■ What the task asks ■
From the listing below, pull out each line containing the string "Ctrl" and copy those lines unchanged.

== Given information ==

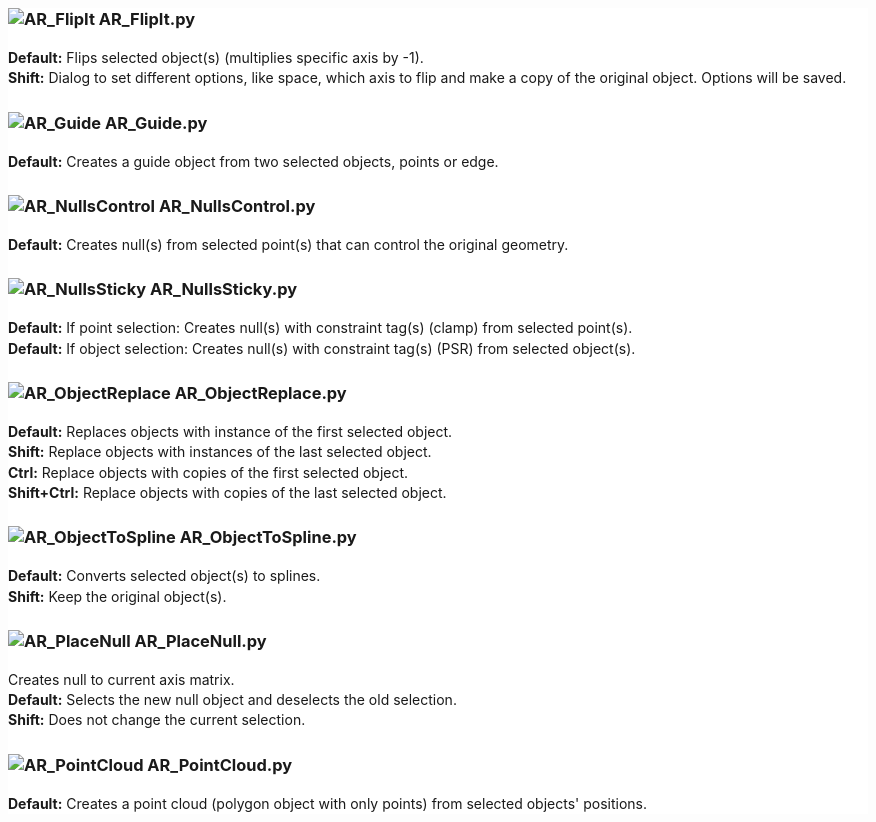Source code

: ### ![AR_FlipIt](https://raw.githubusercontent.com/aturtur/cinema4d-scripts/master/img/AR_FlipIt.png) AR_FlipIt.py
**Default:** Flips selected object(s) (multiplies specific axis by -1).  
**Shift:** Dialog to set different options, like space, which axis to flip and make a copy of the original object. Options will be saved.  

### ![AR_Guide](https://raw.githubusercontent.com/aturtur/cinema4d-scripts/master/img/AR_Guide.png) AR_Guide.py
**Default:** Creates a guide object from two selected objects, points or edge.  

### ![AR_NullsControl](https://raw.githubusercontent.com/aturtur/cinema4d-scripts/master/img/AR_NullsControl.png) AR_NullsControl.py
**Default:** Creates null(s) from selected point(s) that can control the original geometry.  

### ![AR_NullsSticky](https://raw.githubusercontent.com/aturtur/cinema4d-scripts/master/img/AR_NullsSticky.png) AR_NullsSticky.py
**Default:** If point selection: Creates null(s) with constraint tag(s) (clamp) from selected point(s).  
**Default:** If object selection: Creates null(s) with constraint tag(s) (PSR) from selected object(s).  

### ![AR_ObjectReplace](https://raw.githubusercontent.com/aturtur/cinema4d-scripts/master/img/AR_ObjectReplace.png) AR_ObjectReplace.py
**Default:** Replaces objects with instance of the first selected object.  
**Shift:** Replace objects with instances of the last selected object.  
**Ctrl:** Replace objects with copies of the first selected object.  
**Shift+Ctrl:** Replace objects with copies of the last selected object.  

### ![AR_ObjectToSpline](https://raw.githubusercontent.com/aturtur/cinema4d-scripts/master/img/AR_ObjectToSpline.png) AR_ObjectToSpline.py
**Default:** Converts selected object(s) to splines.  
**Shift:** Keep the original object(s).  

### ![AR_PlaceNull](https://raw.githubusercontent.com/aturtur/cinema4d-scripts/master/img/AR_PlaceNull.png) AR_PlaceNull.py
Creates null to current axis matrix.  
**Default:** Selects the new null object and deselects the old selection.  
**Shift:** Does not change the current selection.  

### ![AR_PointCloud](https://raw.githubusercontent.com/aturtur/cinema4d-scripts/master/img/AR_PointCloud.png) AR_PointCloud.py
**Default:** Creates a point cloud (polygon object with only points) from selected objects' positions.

===

■ Exercise answer ■
**Ctrl:** Replace objects with copies of the first selected object.  
**Shift+Ctrl:** Replace objects with copies of the last selected object.  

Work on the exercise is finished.